Would you restate the listing word for word, with the images omitted?

Material provided
┌────────

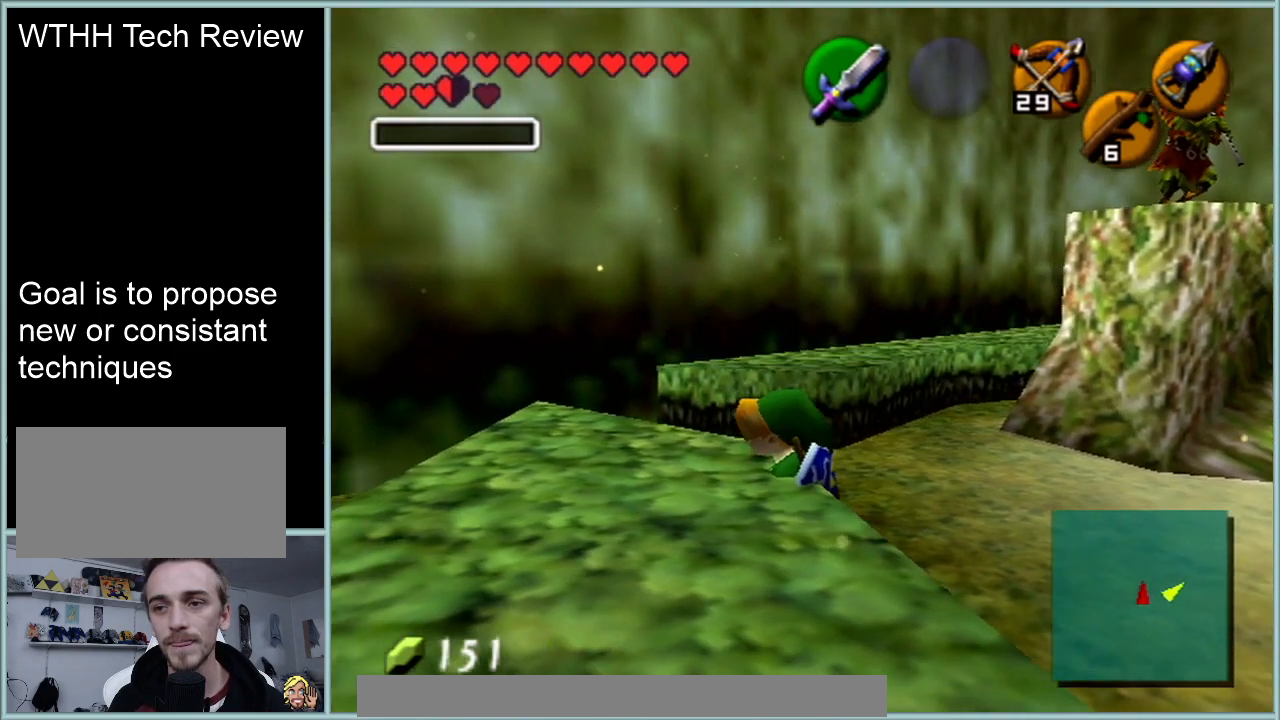
{"buttons": ["Z"], "left_stick": "center", "events": [[17, "left_stick", "up"], [134, "left_stick", "center"], [301, "Z", "down"]]}
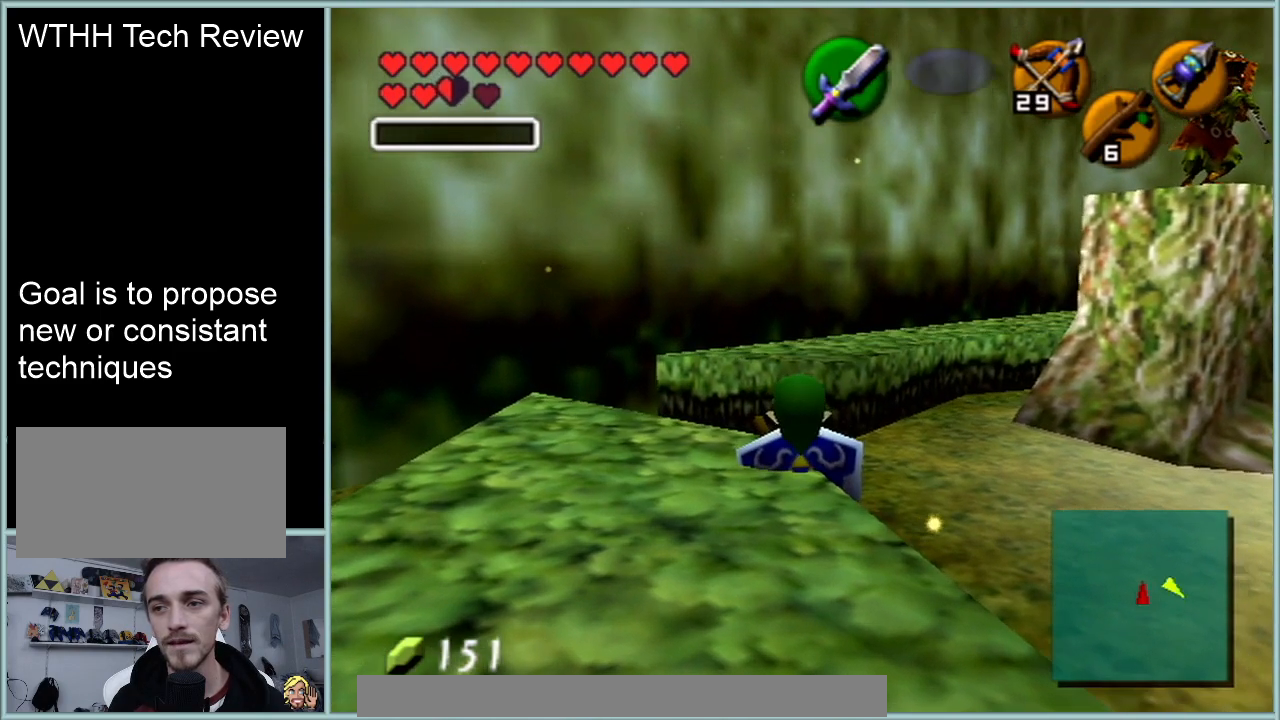
{"buttons": ["Z"], "left_stick": "center", "events": [[50, "START", "down"], [83, "START", "up"], [333, "START", "down"], [367, "START", "up"]]}
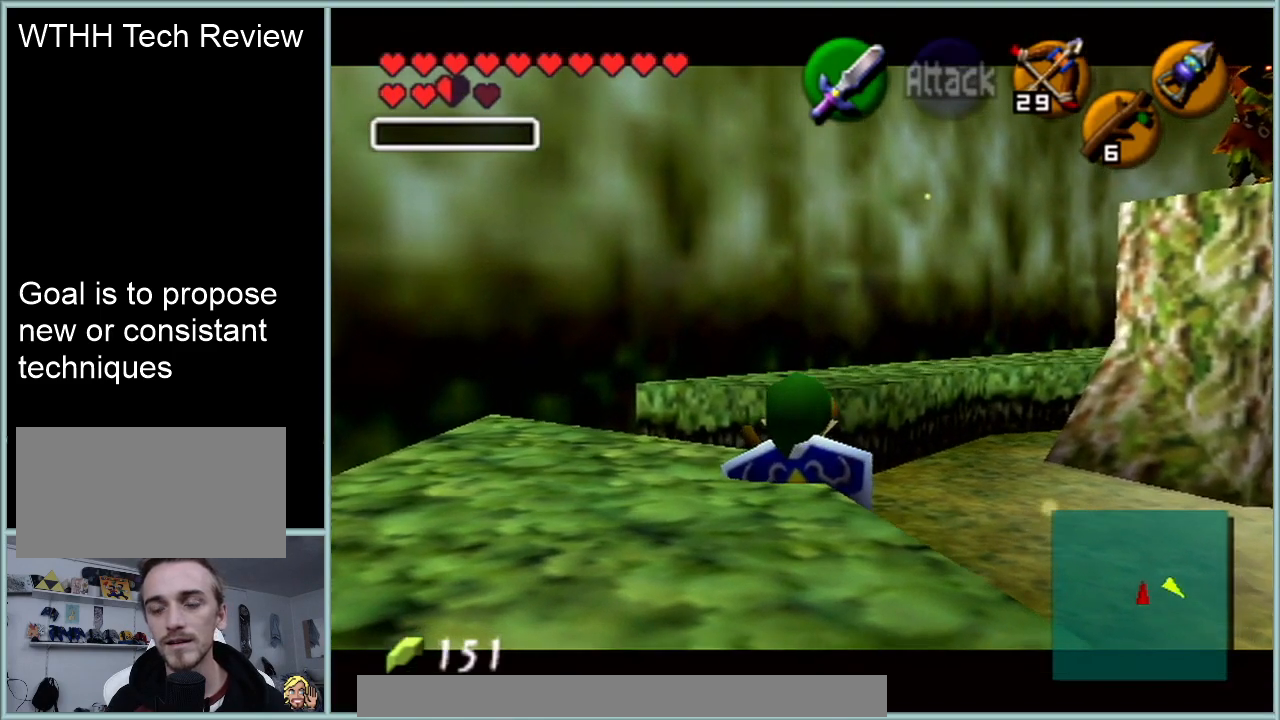
{"buttons": ["A", "Z"], "left_stick": "center", "events": [[317, "left_stick", "left"], [401, "A", "down"], [501, "left_stick", "center"]]}
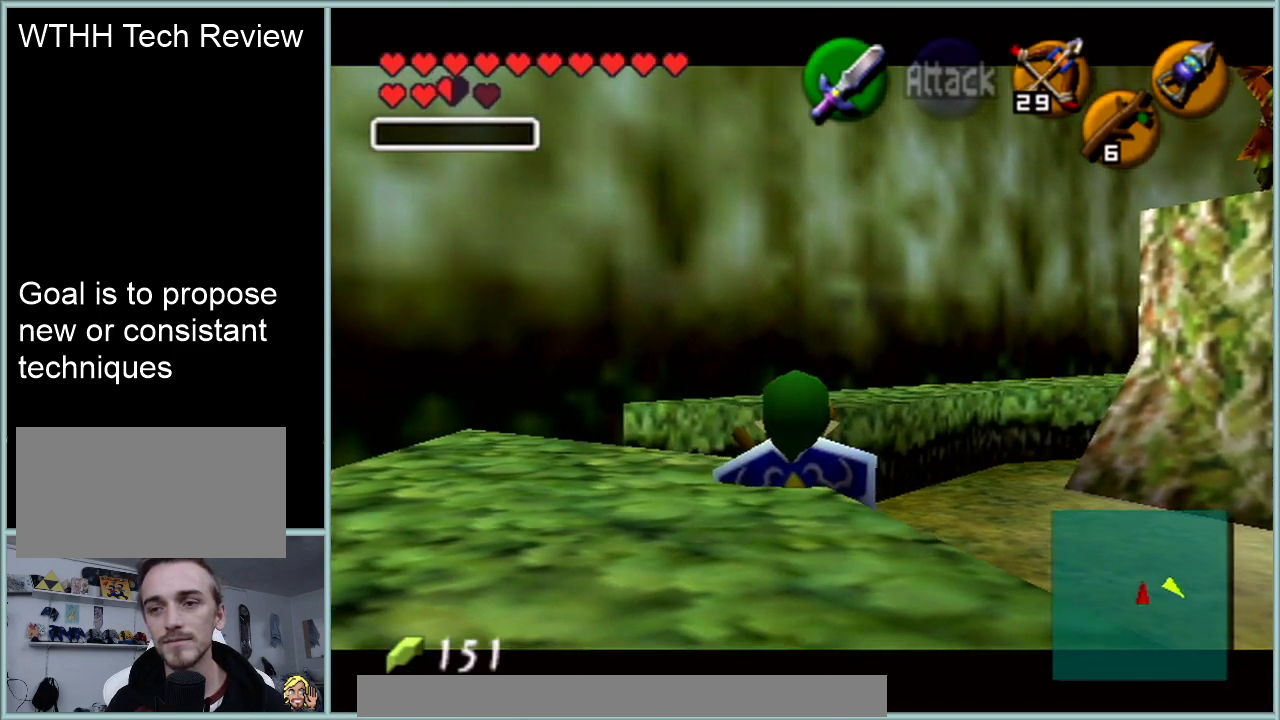
{"buttons": ["Z"], "left_stick": "center", "events": [[33, "A", "up"]]}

└────────

Response to the exercise
{"buttons": ["Z"], "left_stick": "center", "events": [[17, "left_stick", "up"], [134, "left_stick", "center"], [301, "Z", "down"]]}
{"buttons": ["Z"], "left_stick": "center", "events": [[50, "START", "down"], [83, "START", "up"], [333, "START", "down"], [367, "START", "up"]]}
{"buttons": ["A", "Z"], "left_stick": "center", "events": [[317, "left_stick", "left"], [401, "A", "down"], [501, "left_stick", "center"]]}
{"buttons": ["Z"], "left_stick": "center", "events": [[33, "A", "up"]]}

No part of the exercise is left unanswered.